「リスク対策.com」VOL.52 2015年11月掲載記事

台風18号の教訓を識者に聞く

写真はイメージです

今年9月に常総市などを襲った台風18号による鬼怒川のはん濫。降雨量600mm以上という記録的な大雨に原因を求めるのはたやすいが、しかし鬼怒川はその文字が示すように古来から「鬼が怒るように」暴れる川であり、今回の事態は十分に「予測できた事態」であったといえる。行政は、住民は、今回の反省をどのよに今う後に生かさなければいけないのだろうか。そして私たちは今回の災害から何を学ばなければいけないのだろうか。識者3人に話を聞いた。

300年で20回の洪水が記録されていた

今回の水害で、堤防が決壊した原因は何だったのだろうか。水害と土木建築に詳しい中央大学理工学部都市環境学科の山田正教授は、「鬼怒川の堤防は、およそ一雨で300mm強の降雨量で設計されている。今回のように台風や長雨など、雨が降る原因が重なり、600mm以上の降雨量があれば、越水破堤するのは当然だ」と話す。歴史をひもとくと、鬼怒川周辺では1700年代からこれまでの300年で20回ほどの洪水が記録されているという。「まず、鬼怒川周辺は水害が歴史的にも多い場所だったと、行政も住民ももっと認識していなければいけなかった。堤防の補強などで、ここ30年ほどたまたま大丈夫だっただけで、安全だと錯覚してしまった」と語気を強める。 
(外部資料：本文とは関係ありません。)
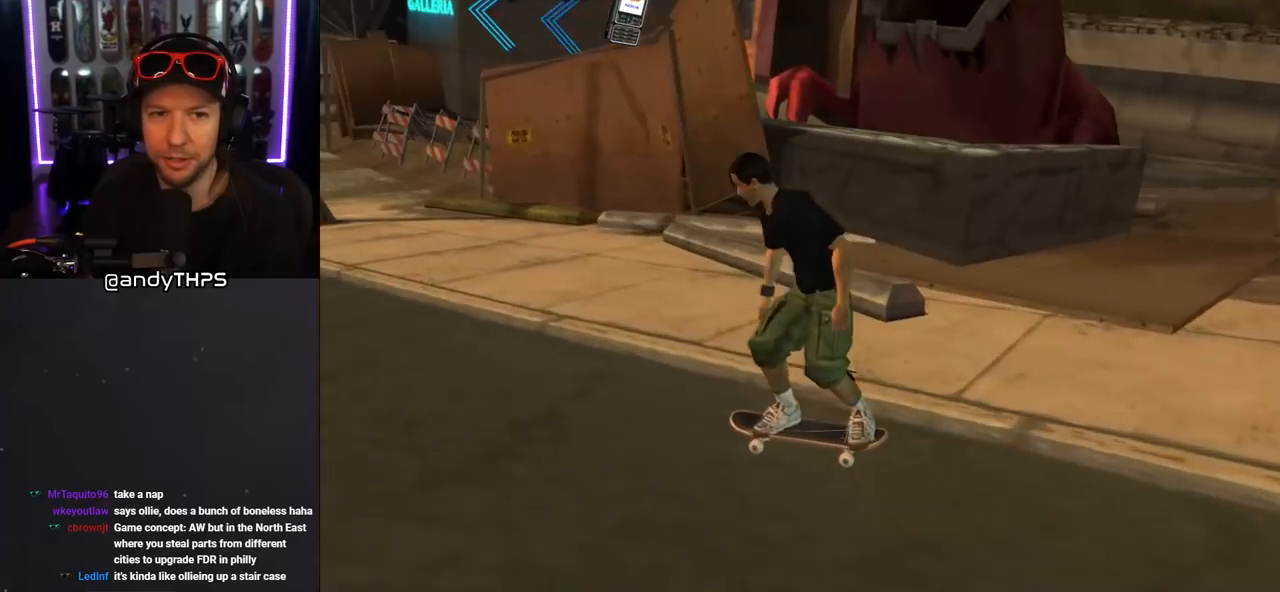
{"buttons": ["CROSS"], "left_stick": "center", "right_stick": "center", "events": [[17, "DPAD_LEFT", "up"], [183, "DPAD_RIGHT", "down"], [350, "DPAD_RIGHT", "up"]]}
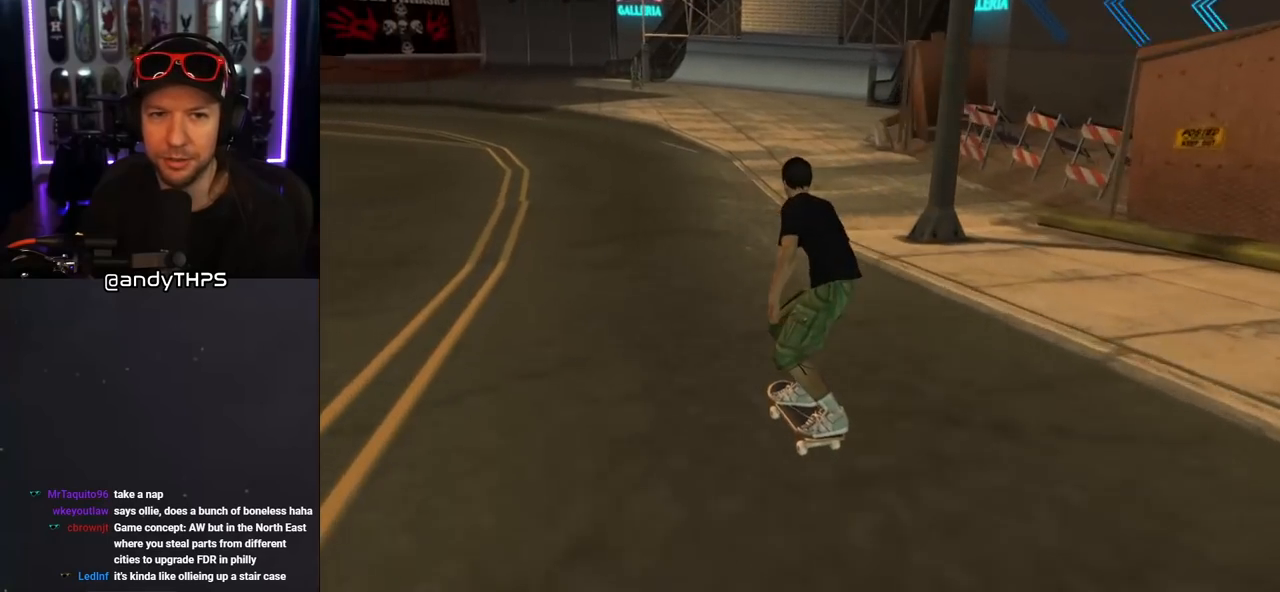
{"buttons": ["CROSS", "DPAD_DOWN", "DPAD_LEFT"], "left_stick": "center", "right_stick": "center", "events": [[417, "DPAD_LEFT", "down"], [450, "DPAD_DOWN", "down"]]}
鬼怒川の流域界は図の赤い部分。北は栃木県日光市あたりを水源とし、ちょうどイチョウの葉のような形をしている。今回の水害では、台風18号に加えて東海地方を横切る台風17号が上空でぶつかり、鬼怒川の上流であるイチョウ葉の広がっている部分に、積乱雲が帯状に連なる「線状降水帯」が発生。その大きさは東西200km、南北500km以上にもなり、日光市では9日午前0時から11日午後1時までの雨量が600mm以上に達したという。線状降水帯はその後、北に移動し、宮城県でも大雨を降らせた。この大雨が、常総市に大水害をもたらした。

しかし、一般の住民にとっては「600mmの大雨」と言ってもそれが何をもたらすのか、想像するのは難しいだろう。山田氏は「地域によっても違うが、関東、東北、北海道までの地域では、150mmの雨が降れば山間部で地滑りなどを起こすと考えた方が良い。250mmだとどこかで床下浸水が発生する。300mmを超すと、河川の上流から中流域にかけてどこかで堤防が切れる。今回のような600mmクラスでなくても、例えば450mm降ったら相当危ないと考えていい。利根川水系の上流で300mm以上の雨が降ったら、東京の低平地などは危険水域に入ると考えてほしい」と話す。